BISNISIA.ID – Kebijakan tarif impor sebesar 32 persen yang diberlakukan Amerika Serikat terhadap produk Indonesia dinilai berpotensi mengguncang perekonomian nasional. Chief Economist Permata Bank, Josua Pardede, menilai langkah tersebut akan menurunkan daya saing ekspor dan mengancam stabilitas makroekonomi Indonesia.
“Produk unggulan seperti elektronik, tekstil, otomotif, pertanian, dan bahan kimia akan menjadi lebih mahal di pasar AS. Ini mengakibatkan penurunan ekspor, gangguan neraca perdagangan, serta berkurangnya cadangan devisa,” kata Josua dalam keterangannya, Sabtu (5/4/2025).
Menurut Josua, kebijakan proteksionis dari AS bisa mendorong relokasi industri ke negara lain seperti Vietnam dan Thailand yang memiliki hubungan dagang lebih stabil dengan Negeri Paman Sam. Dampaknya, arus investasi ke Indonesia akan menurun dan risiko pemutusan hubungan kerja (PHK) di sektor padat karya meningkat.
Ia mendorong pemerintah mengambil sejumlah langkah strategis.

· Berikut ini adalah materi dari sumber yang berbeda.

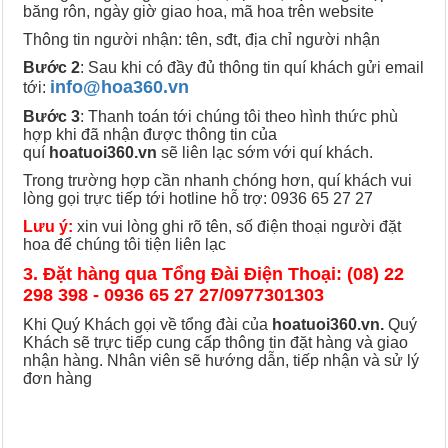
băng rôn, ngày giờ giao hoa, mã hoa trên website
Thông tin người nhận: tên, sđt, địa chỉ người nhận
Bước 2
: Sau khi có đầy đủ thông tin quí khách gửi email
info@hoa360.vn
tới:
Bước 3
: Thanh toán tới chúng tôi theo hình thức phù
hợp khi đã nhận được thông tin của
quí
hoatuoi360.vn
sẽ liên lạc sớm với quí khách.
Trong trường hợp cần nhanh chóng hơn, quí khách vui
lòng gọi trực tiếp tới hotline hỗ trợ: 0936 65 27 27
Lưu ý:
xin vui lòng ghi rõ tên, số điện thoại người đặt
hoa để chúng tôi tiện liên lạc
3. Đặt hàng qua Tổng Đài Điện Thoại: (08) 22
298 398 - 0936 65 27 27/0977301303
Khi Quý Khách gọi về tổng đài của
hoatuoi360.vn.
Quý
Khách sẽ trực tiếp cung cấp thông tin đặt hàng và giao
nhận hàng. Nhân viên sẽ hướng dẫn, tiếp nhận và sử lý
đơn hàng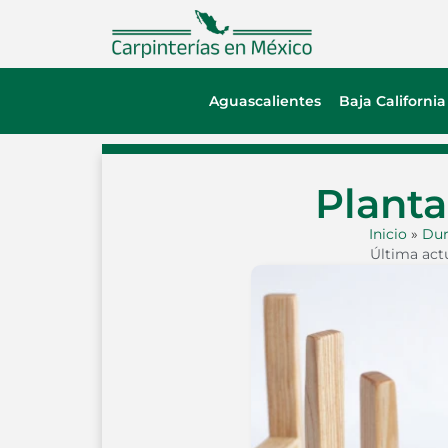
Aguascalientes
Baja California
Planta
Inicio
»
Du
Última actu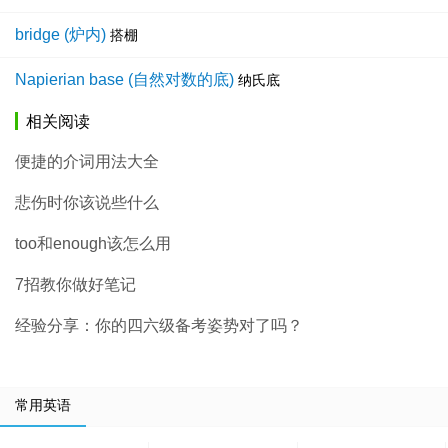
bridge (炉内)
搭棚
Napierian base (自然对数的底)
纳氏底
相关阅读
便捷的介词用法大全
悲伤时你该说些什么
too和enough该怎么用
7招教你做好笔记
经验分享：你的四六级备考姿势对了吗？
常用英语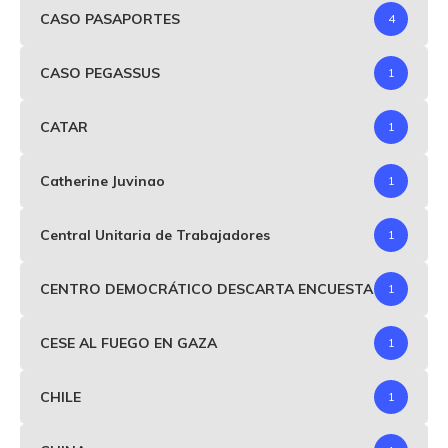
CASO PASAPORTES
4
CASO PEGASSUS
1
CATAR
1
Catherine Juvinao
1
Central Unitaria de Trabajadores
1
CENTRO DEMOCRÁTICO DESCARTA ENCUESTA
1
CESE AL FUEGO EN GAZA
1
CHILE
1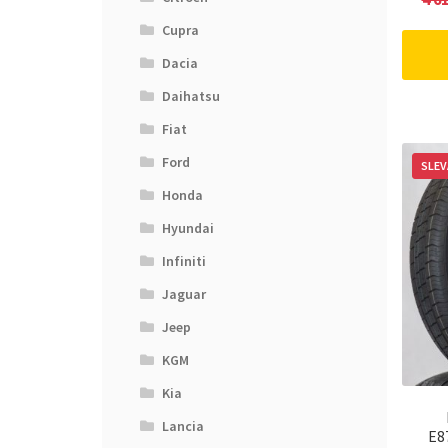
Cupra
Dacia
Daihatsu
Fiat
Ford
SLEV
Honda
Hyundai
Infiniti
Jaguar
Jeep
KGM
Kia
Lancia
E8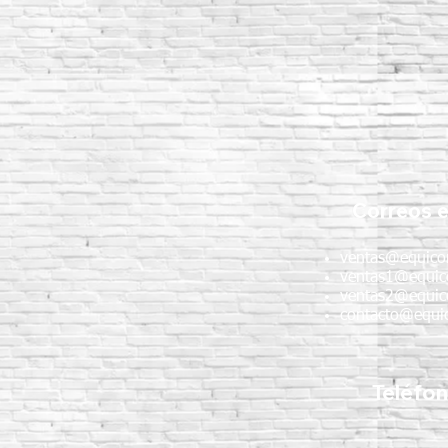
Correos e
ventas@equico
ventas1@equic
ventas2@equic
contacto@equic
Teléfo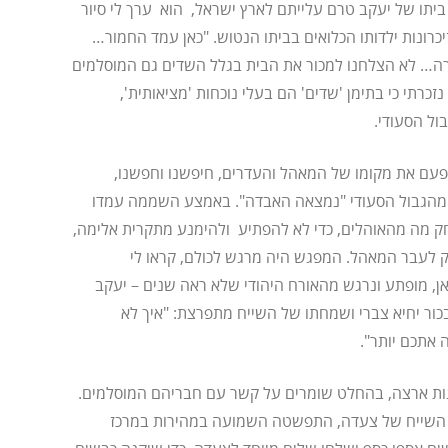
ביתו של יעקב טרם עלייתם לארץ ישראל, הוא ערך לי סיור
זיכרונות ילדותו הכלואים בביתו הנטוש. "כאן עמד החמור…
ורה… לא הצלחנו למכור את הבית בגלל השדים גם המוסלמים
נזכרתי כי בתימן 'שדים' הם בעלי נוכחות 'מציאותית',
ול הסעודי.
פעם את מקומו של המאהל והעדרים, חיפשנו וחפשנו,
הגבול הסעודי "נמצאה האבדה". באמצע השממה עמדו
חק מה מהאוהלים, כדי לא להפתיע ולהימנע מתקרית אלימה,
ק לעבר המאהל. המפגש היה מרגש לכולם, קראו לי
אן, מופתע ונרגש מהאורח היהודי שלא ראה שנים – יעקב
בכור יחיא צברי ושמחתו של השייח מתפרצת: "איך לא
אתכם יותר".
נות ארצה, בהחלט שומרים על קשר עם חבריהם המוסלמים.
 השייח של צעדה, התפשטה השמועה במהירות במרכז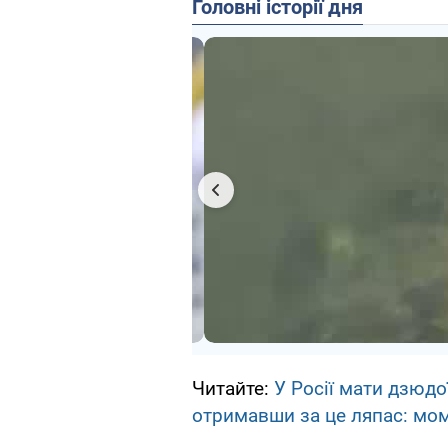
Головні історії дня
Читайте:
У Росії мати дзюдо
отримавши за це ляпас: мом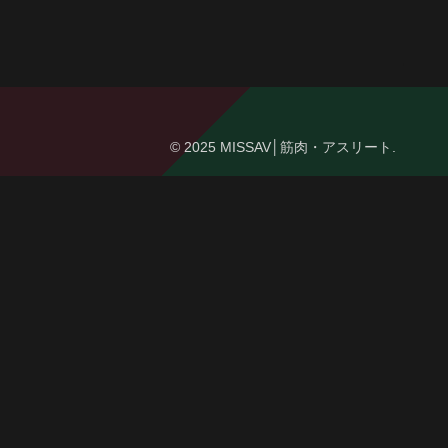
© 2025 MISSAV│筋肉・アスリート.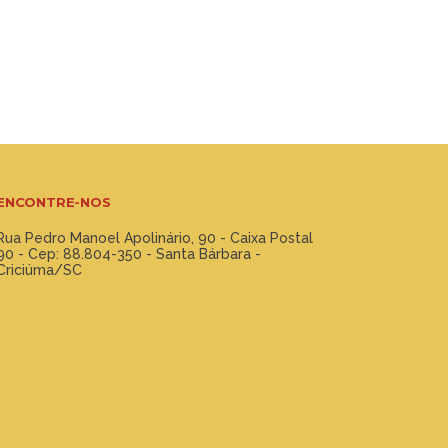
ENCONTRE-NOS
Rua Pedro Manoel Apolinário, 90 - Caixa Postal
90 - Cep: 88.804-350 - Santa Bárbara -
Criciúma/SC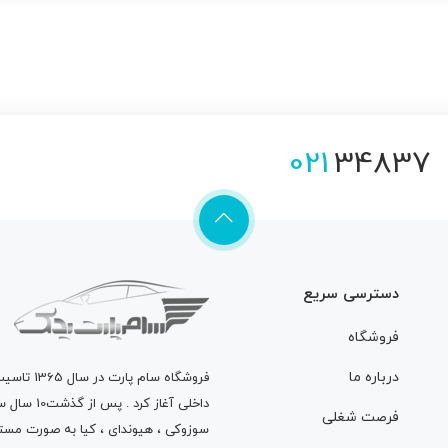
021
34837
دسترسی سریع
فروشگاه
درباره ما
فروشگاه
سام پارت
در سال 
داخلی آغاز
فرصت شغلی
سوزوکی ، هیوندای ، کیا به صورت مستق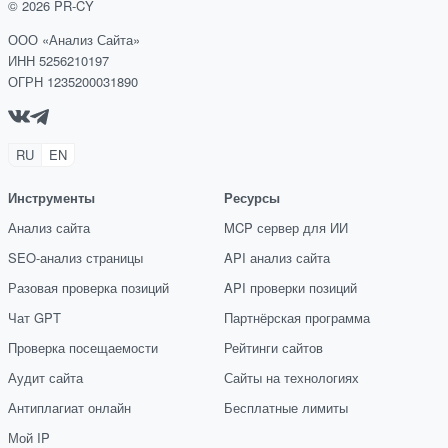
©
2026
PR-CY
ООО «Анализ Сайта»
ИНН 5256210197
ОГРН 1235200031890
RU
EN
Инструменты
Ресурсы
Анализ сайта
MCP сервер для ИИ
SEO-анализ страницы
API анализ сайта
Разовая проверка позиций
API проверки позиций
Чат GPT
Партнёрская программа
Проверка посещаемости
Рейтинги сайтов
Аудит сайта
Сайты на технологиях
Антиплагиат онлайн
Бесплатные лимиты
Мой IP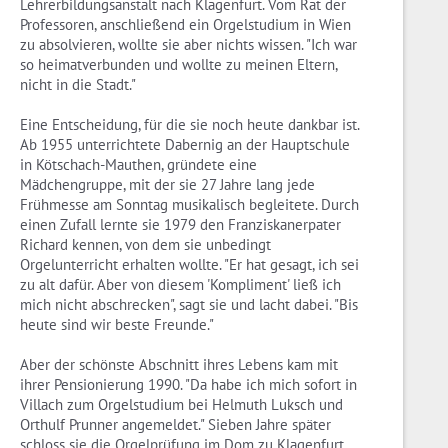
Lehrerbildungsanstalt nach Klagenfurt. Vom Rat der
Professoren, anschließend ein Orgelstudium in Wien
zu absolvieren, wollte sie aber nichts wissen. "Ich war
so heimatverbunden und wollte zu meinen Eltern,
nicht in die Stadt."
Eine Entscheidung, für die sie noch heute dankbar ist.
Ab 1955 unterrichtete Dabernig an der Hauptschule
in Kötschach-Mauthen, gründete eine
Mädchengruppe, mit der sie 27 Jahre lang jede
Frühmesse am Sonntag musikalisch begleitete. Durch
einen Zufall lernte sie 1979 den Franziskanerpater
Richard kennen, von dem sie unbedingt
Orgelunterricht erhalten wollte. "Er hat gesagt, ich sei
zu alt dafür. Aber von diesem 'Kompliment' ließ ich
mich nicht abschrecken", sagt sie und lacht dabei. "Bis
heute sind wir beste Freunde."
Aber der schönste Abschnitt ihres Lebens kam mit
ihrer Pensionierung 1990. "Da habe ich mich sofort in
Villach zum Orgelstudium bei Helmuth Luksch und
Orthulf Prunner angemeldet." Sieben Jahre später
schloss sie die Orgelprüfung im Dom zu Klagenfurt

Dalam jangka pendek, Josua merekomendasikan negosiasi melalui forum seperti Trade and Investment Framework Agreement (TIFA) dan Organisasi Perdagangan Dunia (WTO), diversifikasi pasar ekspor ke Timur Tengah, Afrika, dan Amerika Latin, serta pemberian insentif fiskal bagi industri terdampak.
Sementara untuk jangka panjang, Josua menekankan pentingnya reformasi struktural dengan mengurangi hambatan perdagangan, memperkuat industri hulu, serta meningkatkan investasi di bidang pendidikan vokasi, infrastruktur logistik, dan teknologi.
“Indonesia juga harus aktif di forum ekonomi multilateral untuk menekan kebijakan proteksionis global dan menjaga sistem perdagangan yang adil,” ujarnya.
Rupiah Melemah, Ekonom Kritik Tata Kelola Fiskal Pemerintah
Sementara itu, ekonom senior Ichsanuddin Noorsy menilai tekanan ekonomi global yang dipicu kebijakan proteksionis AS dapat menurunkan pertumbuhan ekonomi dunia dari 2 persen menjadi hanya 1,5–1,7 persen. Bahkan, menurutnya, sejumlah negara besar telah mengalami resesi.
Nilai tukar rupiah yang dibuka pada level Rp16.772 per dolar AS pada Kamis (3/4/2025) memperlihatkan kekhawatiran pasar terhadap kondisi politik dan fiskal dalam negeri. “Turbulensi ekonomi tak terhindarkan karena The Fed diperkirakan tidak akan menurunkan suku bunga,” kata Ichsan seperti dilansir oleh Inilah.com.
Ia juga menyoroti realokasi anggaran 2025 yang menyebabkan keringnya likuiditas pasar dan berkontribusi pada deflasi. Ichsan menilai pemerintah gagal menjaga stabilitas harga, terutama saat konsumsi meningkat di bulan Ramadhan, diperparah dengan kenaikan PPN sebesar 12 persen.
“Selama pemerintah menerapkan sistem ekonomi berbasis pasar bebas untuk sektor hajat hidup orang banyak, harga-harga akan tetap kaku dan tidak terkendali,” katanya.
Ichsan menyarankan pemerintah melakukan pemetaan masalah secara komprehensif, termasuk evaluasi anggaran untuk program-program seperti Makan Bergizi Gratis (MBG) dan proyek investasi Danantara. Ia menegaskan, tanpa kebijakan fiskal dan moneter yang tepat, kepercayaan pasar terhadap pemerintah akan terus melemah.
Sebagai respons terhadap pelemahan rupiah, Bank Indonesia (BI) telah melakukan intervensi di pasar mata uang, obligasi, dan domestik (non-deliverable forwards). Intervensi dilakukan menyusul kekhawatiran pasar terhadap kondisi fiskal dan politik nasional.
Rupiah kini bergerak menuju titik terendahnya dalam 2,5 tahun terakhir, mendekati angka Rp16.800 per dolar AS—angka yang terakhir terjadi pada krisis finansial Asia 1998.